Avec Georg Keller, un de ses étudiants diplômés, Richard Hahnloser a implanté de minuscules électrodes dans le cerveau de diamants mandarins.

Une fois les oiseaux remis de l’opération, les chercheurs ont pu mesurer les impulsions électriques traversant certains groupes de neurones lorsque les oiseaux chantent et lorsqu’ils écoutent leurs chants.

Et après trois ans d’études, les résultats ne sont rien mois que surprenants: les neurones mobilisées ne sont pas les mêmes selon que l’oiseau écoute le chant d’un autre oiseau ou qu’il écoute le sien propre. Ce qui suggère que l’animal dispose dans son cerveau d’une sorte de «partition» de référence.

Et ceci se vérifie lorsqu’on mélange un chant d’oiseau avec des bruits ou d’autres notes diffusées par haut-parleur. Le cerveau de l’animal dispose de neurones spécifiques capables de détecter ces différences.

«Nous avons vu comment les diamants mandarins s’entendent, explique Richard Hahnloser.
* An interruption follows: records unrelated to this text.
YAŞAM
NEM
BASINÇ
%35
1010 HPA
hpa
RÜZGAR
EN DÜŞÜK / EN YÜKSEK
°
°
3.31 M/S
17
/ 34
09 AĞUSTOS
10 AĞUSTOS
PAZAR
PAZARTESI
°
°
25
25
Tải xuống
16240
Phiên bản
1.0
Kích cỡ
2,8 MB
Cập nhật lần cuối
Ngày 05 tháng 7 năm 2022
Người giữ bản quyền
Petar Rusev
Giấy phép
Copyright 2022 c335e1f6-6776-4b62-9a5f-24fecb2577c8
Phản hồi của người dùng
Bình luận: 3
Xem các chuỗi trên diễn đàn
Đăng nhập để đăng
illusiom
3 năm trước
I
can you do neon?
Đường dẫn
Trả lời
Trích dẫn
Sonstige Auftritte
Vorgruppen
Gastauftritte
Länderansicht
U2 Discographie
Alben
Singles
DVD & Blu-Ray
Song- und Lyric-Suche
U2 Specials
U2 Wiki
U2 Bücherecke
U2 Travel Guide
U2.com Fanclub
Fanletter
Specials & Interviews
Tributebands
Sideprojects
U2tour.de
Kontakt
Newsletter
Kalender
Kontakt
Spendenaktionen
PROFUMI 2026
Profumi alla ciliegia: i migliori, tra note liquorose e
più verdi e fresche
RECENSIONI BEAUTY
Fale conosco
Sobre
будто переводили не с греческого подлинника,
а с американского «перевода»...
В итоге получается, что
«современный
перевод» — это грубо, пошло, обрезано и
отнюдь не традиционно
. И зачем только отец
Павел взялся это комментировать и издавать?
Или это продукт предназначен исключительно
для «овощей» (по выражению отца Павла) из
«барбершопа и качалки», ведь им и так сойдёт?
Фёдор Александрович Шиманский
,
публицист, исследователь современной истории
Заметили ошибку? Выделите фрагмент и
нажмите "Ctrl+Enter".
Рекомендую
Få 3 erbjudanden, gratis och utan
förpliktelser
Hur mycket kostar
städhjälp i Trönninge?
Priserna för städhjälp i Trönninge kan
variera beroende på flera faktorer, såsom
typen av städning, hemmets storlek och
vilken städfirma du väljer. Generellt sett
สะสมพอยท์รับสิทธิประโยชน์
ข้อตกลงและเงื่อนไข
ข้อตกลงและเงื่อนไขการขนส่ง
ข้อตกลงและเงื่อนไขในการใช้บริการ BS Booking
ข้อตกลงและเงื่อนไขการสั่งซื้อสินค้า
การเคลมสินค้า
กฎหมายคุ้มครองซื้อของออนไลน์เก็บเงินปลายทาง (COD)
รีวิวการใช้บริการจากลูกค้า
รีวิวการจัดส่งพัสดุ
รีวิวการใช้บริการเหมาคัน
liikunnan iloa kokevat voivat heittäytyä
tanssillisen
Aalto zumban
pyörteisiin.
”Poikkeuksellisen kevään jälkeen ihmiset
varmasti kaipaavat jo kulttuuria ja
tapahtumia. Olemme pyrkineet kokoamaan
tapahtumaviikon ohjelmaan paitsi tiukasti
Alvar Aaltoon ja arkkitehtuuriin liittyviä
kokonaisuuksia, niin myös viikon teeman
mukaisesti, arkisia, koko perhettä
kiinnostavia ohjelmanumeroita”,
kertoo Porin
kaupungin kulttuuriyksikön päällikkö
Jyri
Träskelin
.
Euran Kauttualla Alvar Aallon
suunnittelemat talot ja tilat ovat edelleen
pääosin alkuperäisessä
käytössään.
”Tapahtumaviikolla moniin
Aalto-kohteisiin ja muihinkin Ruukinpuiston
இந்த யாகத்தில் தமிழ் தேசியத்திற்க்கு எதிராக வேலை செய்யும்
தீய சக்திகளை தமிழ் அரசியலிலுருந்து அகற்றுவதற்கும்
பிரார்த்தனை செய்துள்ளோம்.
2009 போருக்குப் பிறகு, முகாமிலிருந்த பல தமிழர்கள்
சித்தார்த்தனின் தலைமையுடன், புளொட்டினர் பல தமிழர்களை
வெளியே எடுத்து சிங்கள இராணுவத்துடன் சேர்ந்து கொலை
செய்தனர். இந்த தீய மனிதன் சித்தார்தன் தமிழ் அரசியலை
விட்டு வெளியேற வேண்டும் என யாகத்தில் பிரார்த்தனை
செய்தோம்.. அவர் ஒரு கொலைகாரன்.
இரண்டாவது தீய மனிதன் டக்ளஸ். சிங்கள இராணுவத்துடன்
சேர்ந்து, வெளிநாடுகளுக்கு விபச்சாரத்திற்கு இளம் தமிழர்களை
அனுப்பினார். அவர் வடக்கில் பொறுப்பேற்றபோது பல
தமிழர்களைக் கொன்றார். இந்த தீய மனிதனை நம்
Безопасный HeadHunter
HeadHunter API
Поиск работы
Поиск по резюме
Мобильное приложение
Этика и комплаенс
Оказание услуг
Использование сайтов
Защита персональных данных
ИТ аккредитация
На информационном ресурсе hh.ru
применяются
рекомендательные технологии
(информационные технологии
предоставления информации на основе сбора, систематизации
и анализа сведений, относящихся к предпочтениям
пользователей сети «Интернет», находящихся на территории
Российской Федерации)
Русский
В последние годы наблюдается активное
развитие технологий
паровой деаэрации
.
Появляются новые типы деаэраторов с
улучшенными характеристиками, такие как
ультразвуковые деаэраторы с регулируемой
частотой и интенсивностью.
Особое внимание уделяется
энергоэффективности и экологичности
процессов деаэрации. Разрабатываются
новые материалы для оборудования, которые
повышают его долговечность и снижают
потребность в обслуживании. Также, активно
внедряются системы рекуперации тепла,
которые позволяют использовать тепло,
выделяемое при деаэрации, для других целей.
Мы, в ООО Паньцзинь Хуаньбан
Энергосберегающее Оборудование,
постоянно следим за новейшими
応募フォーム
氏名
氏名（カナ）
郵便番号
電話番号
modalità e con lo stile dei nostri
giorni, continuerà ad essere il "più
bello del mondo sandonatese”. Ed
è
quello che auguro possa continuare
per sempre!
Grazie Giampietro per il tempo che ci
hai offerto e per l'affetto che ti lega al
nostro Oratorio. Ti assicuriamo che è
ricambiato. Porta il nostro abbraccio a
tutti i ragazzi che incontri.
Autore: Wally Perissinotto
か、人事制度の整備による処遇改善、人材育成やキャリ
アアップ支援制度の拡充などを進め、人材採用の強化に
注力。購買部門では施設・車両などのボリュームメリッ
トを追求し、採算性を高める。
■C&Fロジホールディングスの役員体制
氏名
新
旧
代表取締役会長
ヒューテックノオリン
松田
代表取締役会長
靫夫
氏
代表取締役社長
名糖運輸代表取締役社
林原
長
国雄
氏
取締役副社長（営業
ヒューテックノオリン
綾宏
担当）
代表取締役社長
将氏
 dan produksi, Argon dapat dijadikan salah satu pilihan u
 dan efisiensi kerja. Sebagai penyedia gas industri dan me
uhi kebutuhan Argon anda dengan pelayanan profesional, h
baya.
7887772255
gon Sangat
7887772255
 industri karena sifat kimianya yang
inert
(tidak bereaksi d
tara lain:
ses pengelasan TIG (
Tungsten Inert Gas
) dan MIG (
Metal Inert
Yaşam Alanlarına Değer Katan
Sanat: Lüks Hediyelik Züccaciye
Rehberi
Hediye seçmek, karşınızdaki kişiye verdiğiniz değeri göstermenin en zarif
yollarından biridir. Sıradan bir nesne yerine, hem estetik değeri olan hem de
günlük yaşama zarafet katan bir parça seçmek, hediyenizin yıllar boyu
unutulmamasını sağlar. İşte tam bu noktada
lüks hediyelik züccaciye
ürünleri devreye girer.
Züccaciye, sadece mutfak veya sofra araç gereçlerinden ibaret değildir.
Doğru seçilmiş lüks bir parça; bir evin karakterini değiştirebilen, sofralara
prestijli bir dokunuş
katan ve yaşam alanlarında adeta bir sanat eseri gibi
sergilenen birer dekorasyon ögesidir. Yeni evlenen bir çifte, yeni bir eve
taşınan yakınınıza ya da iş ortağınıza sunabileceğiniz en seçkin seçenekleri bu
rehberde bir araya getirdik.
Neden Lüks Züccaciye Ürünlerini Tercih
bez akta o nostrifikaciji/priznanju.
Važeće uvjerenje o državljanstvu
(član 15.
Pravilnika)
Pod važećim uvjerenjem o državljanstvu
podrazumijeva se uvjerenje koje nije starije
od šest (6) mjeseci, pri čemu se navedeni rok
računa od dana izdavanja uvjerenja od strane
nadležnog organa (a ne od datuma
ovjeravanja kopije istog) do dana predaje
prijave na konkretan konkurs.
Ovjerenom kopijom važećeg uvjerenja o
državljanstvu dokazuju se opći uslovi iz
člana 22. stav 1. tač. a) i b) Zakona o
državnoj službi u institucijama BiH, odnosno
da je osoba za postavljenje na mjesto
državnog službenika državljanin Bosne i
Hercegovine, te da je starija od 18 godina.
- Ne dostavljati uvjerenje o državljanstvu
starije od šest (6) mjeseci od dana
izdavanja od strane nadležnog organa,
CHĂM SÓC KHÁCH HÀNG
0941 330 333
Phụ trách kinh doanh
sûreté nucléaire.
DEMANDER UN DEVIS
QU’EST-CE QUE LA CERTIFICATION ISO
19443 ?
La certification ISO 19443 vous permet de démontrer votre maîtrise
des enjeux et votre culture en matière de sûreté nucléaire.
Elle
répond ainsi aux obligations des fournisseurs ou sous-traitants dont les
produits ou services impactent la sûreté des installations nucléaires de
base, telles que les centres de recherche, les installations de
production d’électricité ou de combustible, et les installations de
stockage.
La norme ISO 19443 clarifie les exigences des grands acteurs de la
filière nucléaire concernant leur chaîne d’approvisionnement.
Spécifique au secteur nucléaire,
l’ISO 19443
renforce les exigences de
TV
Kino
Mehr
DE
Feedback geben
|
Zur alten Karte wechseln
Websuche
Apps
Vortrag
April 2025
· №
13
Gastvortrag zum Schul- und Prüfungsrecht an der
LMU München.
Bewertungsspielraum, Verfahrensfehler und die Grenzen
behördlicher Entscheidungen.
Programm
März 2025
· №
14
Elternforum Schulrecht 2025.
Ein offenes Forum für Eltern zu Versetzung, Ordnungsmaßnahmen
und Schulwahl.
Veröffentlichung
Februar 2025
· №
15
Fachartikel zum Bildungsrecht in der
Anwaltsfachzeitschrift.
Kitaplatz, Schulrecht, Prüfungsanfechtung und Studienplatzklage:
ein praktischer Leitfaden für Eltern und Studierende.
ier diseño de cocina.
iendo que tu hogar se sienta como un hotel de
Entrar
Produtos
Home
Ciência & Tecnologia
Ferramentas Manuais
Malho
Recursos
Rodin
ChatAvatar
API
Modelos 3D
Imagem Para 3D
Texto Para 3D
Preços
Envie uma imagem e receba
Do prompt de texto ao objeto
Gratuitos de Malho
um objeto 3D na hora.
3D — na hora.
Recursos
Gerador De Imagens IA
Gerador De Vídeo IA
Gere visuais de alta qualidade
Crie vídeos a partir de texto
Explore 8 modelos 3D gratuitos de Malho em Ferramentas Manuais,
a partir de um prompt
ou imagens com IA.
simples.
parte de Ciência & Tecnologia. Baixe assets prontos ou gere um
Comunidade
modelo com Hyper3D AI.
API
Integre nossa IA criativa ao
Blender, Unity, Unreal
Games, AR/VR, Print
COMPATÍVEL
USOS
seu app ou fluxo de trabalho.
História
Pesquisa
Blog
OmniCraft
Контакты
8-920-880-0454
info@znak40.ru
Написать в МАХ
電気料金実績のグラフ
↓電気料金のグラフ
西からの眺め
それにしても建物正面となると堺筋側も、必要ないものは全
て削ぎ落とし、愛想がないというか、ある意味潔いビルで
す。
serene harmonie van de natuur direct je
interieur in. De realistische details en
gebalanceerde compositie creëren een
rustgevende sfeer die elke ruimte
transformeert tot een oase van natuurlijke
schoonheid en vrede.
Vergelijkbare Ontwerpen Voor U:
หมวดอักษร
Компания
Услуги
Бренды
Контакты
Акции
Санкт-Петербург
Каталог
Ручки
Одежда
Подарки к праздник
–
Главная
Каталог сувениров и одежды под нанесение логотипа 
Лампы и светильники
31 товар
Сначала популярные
Ils savent que telle note doit venir après telle autre et s’il y a le moindre changement, ils s’en aperçoivent».

Chants «sexy»

Le diamant mandarin mâle chante des airs très complexes, qu’il apprend à perfectionner avec l’aide d’oiseaux plus âgés. Ainsi, les adultes ont des chants hautement sophistiqués et stéréotypés, alors que ceux des petits ressemblent plus au babil de nos bébés.

Pour leur étude, les scientifiques zurichois ont observé de jeunes oiseaux, qui savent déjà chanter mais ne maîtrisent pas parfaitement la technique. Ceci leur a permis de voir comment ces animaux perçoivent leurs propres imperfections.

Le chant est très important chez les oiseaux, puisque c’est sur sa qualité que la femelle se base pour décider si elle va se laisser séduire.

Sarah Woolley, professeur de science du comportement à l’Université américaine de Columbia, a étudié les effets du chant sur les femelles et a remarqué que si celui-ci n’est pas jugé assez «sexy», la demoiselle ailée ira voir ailleurs.

Lors de la publication de ses résultats l’année dernière, la chercheuse avait confirmé que si la femelle avait le choix entre plusieurs mâles, elle irait vers celui dont le chant est le plus complexe… soit le plus agréable à ses oreilles.

swissinfo, Tim Neville
(Traduction et adaptation de l’anglais: Marc-André Miserez)

Avec la diversité des sons qu’ils sont capables de produire, les oiseaux sont de bons sujets pour les chercheurs qui s’intéressent à l’acquisition du langage.

Ainsi, on a découvert les régions spécifiques du cerveau qui contrôlent le rythme du chant. Si l’on refroidit ces zones particulières, le chant ralentit, mais la mélodie ne change pas.

Les notes elles-mêmes sont produites par deux générateurs de sons indépendants, mus par des muscles super-rapides. Ceux-ci sont capables de se contracter plus vite que n’importe quel muscle connu chez n’importe quelle espèce de vertébré.

Selon une recherche menée à l’Université d’Utah (Etats-Unis), ces muscles permettent aux oiseaux de contrôler les sons qu’ils émettent avec une précision de l’ordre de la milliseconde.